Online Subscription Models Are An Assault On Literacy
Forcing the general population to pay for news of the day content is turning them away from requisite knowledge for day-to-day economic, social, professional and personal success. And media outlets everywhere are clamoring to slap a “for less than the cost of a cup of coffee per day” paywall on that requisite knowledge.
I’m confused by this argument. Before the internet came around into the mainstream, didn’t the general population have to pay for news as well? The paper was around fifty cents a day. Local and network TV news is still freely available now as it was then, with the only cost obviously being the ownership of a television (which even the lowest of the low income folk still had). Same with terrestrial radio. So how do paywalls online inherently change this dynamic?
Limiting the scope to just the time period of the web’s progression, when the supposed “original sin” of journalism was perpetrated, could give merit to the argument, but it still makes one very big assumption. Who exactly are these people that feel persecuted by paywalls? Who isn’t reading general purpose “news of the day” reporting that would if they could afford it? Even better, do these people even give a fuck about the news in the first place?

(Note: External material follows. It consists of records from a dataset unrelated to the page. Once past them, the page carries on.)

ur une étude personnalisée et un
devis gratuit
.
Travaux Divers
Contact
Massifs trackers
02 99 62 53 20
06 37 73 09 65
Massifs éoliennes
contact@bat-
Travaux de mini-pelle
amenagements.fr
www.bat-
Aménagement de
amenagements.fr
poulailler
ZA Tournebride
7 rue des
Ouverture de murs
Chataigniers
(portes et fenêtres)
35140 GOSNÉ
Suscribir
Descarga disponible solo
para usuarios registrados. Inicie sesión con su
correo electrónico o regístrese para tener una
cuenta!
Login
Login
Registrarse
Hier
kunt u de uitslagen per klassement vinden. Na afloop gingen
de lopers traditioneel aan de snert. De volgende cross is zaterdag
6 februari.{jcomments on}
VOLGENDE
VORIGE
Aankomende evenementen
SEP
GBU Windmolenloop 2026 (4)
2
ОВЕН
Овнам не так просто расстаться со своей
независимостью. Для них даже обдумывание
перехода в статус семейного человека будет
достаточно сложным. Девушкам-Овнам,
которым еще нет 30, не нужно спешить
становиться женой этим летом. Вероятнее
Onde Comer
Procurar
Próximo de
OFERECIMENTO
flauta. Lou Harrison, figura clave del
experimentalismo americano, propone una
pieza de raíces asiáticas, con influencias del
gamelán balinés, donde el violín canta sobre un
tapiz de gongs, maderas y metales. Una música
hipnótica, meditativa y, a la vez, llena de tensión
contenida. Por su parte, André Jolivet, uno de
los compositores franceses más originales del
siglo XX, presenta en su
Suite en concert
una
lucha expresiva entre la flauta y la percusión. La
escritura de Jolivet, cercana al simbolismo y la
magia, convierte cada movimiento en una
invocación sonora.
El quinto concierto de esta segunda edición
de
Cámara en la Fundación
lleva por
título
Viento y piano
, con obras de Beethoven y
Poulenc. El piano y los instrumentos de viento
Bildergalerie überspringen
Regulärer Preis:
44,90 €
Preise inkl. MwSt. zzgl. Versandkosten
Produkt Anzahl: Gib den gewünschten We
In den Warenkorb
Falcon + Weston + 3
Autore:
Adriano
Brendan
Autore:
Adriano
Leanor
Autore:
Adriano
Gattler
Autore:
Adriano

In the same way that many of the privileged feign outrage and get offended on behalf of a underclass supposedly slighted by a remark, it’s arrogant to assume that what you consider “critical news you need to be successful in life” is even viewed in the same regard by others. Hell, many of the most accomplished people think keeping up with the news is a waste of time. For 99.9% of the public, even high-profile stories like the fiscal cliff and the war in Afghanistan frankly have little effect on an average person’s life, let alone their ability to change anything if it did.
I’ll be the first one to lament over the general public’s stupidity, our obsession with unimportant celebrity blather and the inclination to weigh the minutiae in our narcissistic small-worlds much more worthy than actual world-impactful events, but who am I to truly judge the merits of how others live their lives, informed or not?
Of course, the slippery slope argument here is that if all news outlets enact these paywalls en masse, then it will ultimately end with a dystopian future of the haves and the have-nots. Sounds a bit alarmist to me. The news has been commoditized enough already with a race to the bottom cost-wise that I can’t see this situation ever playing out.